## Work item
Print every line below that comes at or after the line containing "641, 467, 747].", exactly as written.

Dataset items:
---+---

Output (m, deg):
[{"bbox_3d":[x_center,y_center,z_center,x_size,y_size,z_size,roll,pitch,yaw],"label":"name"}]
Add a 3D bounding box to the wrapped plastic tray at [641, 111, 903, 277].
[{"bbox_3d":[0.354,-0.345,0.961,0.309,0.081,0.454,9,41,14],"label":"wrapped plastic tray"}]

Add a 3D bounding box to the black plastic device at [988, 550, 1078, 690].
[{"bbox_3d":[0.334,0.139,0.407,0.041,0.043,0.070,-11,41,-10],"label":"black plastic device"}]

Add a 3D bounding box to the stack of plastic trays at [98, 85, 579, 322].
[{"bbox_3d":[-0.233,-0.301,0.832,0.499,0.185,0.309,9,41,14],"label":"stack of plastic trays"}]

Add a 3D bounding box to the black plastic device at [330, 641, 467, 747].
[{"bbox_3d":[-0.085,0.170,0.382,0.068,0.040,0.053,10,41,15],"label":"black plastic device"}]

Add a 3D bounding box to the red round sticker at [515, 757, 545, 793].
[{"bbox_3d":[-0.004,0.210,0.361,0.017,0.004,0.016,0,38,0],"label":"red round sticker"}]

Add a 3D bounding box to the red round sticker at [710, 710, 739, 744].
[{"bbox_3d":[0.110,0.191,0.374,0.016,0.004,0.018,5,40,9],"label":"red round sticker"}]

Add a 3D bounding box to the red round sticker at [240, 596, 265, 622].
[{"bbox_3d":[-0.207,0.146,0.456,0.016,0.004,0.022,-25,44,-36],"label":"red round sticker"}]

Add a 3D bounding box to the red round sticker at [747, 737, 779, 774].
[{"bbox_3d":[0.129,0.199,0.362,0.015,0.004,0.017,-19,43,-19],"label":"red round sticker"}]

---+---

## Response to this exercise
Add a 3D bounding box to the black plastic device at [330, 641, 467, 747].
[{"bbox_3d":[-0.085,0.170,0.382,0.068,0.040,0.053,10,41,15],"label":"black plastic device"}]

Add a 3D bounding box to the red round sticker at [515, 757, 545, 793].
[{"bbox_3d":[-0.004,0.210,0.361,0.017,0.004,0.016,0,38,0],"label":"red round sticker"}]

Add a 3D bounding box to the red round sticker at [710, 710, 739, 744].
[{"bbox_3d":[0.110,0.191,0.374,0.016,0.004,0.018,5,40,9],"label":"red round sticker"}]

Add a 3D bounding box to the red round sticker at [240, 596, 265, 622].
[{"bbox_3d":[-0.207,0.146,0.456,0.016,0.004,0.022,-25,44,-36],"label":"red round sticker"}]

Add a 3D bounding box to the red round sticker at [747, 737, 779, 774].
[{"bbox_3d":[0.129,0.199,0.362,0.015,0.004,0.017,-19,43,-19],"label":"red round sticker"}]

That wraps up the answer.